> [TASK BRIEF]: Every line in the records below between the one holding "- **Android Device** (Chrome browser)" and the one holding "- Modify existing user permissions", inclusive, is to be set down exactly; all other lines are to be left out.

═══ SOURCE DATA ═══

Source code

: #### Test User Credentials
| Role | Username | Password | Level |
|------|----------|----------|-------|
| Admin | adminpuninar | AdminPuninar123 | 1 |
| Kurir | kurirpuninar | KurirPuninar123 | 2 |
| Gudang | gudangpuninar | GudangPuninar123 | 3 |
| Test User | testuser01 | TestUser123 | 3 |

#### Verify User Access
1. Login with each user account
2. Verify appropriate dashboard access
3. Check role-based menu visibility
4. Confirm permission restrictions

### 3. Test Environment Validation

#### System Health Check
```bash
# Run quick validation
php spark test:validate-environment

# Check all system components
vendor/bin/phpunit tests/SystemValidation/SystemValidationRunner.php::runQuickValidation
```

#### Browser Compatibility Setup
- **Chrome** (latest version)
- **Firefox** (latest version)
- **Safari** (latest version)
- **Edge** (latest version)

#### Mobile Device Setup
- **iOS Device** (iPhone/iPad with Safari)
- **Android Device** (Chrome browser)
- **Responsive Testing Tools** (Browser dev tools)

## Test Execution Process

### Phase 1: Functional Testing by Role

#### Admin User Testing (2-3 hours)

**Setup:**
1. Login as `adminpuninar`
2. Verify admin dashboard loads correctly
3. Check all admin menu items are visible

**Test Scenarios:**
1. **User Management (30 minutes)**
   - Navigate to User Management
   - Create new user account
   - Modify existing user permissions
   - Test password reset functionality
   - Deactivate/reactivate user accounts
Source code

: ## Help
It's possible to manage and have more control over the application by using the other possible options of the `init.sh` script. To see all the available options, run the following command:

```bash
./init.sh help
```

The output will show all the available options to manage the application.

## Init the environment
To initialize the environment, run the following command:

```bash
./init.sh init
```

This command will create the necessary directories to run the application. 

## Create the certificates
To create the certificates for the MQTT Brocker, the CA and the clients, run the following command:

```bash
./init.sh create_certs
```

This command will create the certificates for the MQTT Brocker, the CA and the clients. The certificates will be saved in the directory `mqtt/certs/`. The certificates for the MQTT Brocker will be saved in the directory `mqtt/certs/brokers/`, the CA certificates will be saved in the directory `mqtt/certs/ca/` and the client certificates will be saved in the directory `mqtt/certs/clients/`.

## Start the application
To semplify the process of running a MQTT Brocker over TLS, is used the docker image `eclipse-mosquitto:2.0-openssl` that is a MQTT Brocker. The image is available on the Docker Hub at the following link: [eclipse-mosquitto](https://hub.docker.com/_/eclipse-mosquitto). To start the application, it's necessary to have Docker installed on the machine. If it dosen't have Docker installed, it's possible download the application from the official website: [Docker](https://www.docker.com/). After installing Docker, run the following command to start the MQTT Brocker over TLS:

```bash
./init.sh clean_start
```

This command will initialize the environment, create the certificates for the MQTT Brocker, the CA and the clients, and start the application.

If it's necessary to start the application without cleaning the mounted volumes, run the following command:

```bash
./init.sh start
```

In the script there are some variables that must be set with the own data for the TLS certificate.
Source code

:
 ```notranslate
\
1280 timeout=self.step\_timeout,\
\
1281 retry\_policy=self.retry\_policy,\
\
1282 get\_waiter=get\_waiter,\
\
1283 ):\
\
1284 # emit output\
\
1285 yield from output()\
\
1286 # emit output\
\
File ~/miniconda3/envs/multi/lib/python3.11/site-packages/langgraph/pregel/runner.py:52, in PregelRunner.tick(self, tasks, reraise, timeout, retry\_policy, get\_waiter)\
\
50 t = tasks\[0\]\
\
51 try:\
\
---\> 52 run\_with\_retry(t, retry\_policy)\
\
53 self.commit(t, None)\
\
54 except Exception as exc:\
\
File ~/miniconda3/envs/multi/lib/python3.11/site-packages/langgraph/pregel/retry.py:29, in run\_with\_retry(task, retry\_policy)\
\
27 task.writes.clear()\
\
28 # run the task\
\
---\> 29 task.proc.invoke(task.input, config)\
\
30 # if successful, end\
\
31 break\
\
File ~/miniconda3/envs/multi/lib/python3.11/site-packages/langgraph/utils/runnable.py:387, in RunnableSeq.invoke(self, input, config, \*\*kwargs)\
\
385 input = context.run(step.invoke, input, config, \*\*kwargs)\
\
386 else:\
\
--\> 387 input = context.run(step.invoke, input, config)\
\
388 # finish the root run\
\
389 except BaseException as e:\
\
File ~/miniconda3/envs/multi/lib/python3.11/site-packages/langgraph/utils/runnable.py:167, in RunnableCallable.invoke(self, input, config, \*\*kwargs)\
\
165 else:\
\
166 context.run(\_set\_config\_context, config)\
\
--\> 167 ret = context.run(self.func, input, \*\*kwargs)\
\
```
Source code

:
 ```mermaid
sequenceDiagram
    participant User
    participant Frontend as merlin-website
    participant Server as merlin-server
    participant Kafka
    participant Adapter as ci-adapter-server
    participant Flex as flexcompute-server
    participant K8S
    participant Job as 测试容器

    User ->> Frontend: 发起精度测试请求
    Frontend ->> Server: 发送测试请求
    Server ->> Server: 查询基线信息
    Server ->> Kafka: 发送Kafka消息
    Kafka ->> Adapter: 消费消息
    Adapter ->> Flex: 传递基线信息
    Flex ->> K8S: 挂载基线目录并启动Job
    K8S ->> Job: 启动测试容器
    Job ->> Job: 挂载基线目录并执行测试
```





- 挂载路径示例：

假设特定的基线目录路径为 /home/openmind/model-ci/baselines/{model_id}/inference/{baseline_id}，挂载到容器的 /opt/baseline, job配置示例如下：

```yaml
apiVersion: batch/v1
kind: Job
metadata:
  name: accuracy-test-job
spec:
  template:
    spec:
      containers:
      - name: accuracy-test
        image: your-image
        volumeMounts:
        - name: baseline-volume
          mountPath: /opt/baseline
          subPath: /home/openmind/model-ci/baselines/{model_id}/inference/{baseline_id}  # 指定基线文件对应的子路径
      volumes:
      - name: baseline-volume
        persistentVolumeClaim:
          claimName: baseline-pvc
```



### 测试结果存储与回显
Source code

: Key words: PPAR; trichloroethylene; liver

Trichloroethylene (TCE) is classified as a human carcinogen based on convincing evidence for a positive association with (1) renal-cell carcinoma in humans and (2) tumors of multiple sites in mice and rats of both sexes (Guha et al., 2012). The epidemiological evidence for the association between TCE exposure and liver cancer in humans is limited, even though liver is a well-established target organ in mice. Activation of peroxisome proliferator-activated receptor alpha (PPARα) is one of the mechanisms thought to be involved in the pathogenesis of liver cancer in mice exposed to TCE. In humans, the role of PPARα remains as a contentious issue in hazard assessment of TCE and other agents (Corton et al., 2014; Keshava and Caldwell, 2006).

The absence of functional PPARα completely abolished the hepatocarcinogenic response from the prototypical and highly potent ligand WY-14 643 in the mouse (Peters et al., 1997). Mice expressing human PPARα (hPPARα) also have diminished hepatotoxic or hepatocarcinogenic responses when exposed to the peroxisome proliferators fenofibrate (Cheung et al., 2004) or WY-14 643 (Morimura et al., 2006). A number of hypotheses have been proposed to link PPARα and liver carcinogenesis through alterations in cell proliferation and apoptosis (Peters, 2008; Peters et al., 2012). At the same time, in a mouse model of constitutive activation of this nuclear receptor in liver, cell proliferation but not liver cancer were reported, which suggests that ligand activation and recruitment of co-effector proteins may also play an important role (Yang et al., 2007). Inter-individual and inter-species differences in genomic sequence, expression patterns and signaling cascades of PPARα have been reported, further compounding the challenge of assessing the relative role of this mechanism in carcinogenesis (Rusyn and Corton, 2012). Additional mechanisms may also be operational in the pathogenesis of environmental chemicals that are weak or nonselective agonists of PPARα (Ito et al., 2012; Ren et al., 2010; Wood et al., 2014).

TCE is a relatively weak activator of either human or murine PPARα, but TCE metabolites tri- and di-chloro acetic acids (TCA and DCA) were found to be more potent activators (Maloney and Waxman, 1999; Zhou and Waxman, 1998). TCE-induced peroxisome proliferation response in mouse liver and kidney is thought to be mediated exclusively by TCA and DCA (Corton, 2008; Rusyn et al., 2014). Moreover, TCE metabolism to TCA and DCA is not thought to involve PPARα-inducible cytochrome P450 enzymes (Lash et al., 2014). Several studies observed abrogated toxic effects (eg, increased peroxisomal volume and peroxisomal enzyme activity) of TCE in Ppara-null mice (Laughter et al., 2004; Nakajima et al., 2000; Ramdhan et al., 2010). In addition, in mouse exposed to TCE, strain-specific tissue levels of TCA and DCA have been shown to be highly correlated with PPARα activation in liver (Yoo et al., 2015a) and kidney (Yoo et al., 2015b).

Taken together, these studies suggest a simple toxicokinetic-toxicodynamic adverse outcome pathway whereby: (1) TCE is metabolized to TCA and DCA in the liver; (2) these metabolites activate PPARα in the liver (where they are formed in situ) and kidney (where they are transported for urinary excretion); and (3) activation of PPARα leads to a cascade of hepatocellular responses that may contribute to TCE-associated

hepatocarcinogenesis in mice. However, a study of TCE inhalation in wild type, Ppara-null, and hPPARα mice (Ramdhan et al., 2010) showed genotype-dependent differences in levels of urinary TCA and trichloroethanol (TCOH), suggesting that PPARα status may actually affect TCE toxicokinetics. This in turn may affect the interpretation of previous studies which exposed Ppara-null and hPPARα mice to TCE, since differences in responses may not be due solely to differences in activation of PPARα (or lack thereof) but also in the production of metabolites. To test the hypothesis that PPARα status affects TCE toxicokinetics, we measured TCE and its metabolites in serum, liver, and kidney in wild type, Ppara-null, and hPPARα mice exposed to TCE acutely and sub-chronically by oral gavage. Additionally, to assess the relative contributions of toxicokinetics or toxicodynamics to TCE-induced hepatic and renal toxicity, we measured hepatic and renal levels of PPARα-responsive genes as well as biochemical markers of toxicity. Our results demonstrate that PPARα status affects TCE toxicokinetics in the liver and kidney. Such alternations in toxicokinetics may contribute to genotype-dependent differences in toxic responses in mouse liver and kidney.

═══

> [WRITTEN ANSWER]:
- **Android Device** (Chrome browser)
- **Responsive Testing Tools** (Browser dev tools)

## Test Execution Process

### Phase 1: Functional Testing by Role

#### Admin User Testing (2-3 hours)

**Setup:**
1. Login as `adminpuninar`
2. Verify admin dashboard loads correctly
3. Check all admin menu items are visible

**Test Scenarios:**
1. **User Management (30 minutes)**
   - Navigate to User Management
   - Create new user account
   - Modify existing user permissions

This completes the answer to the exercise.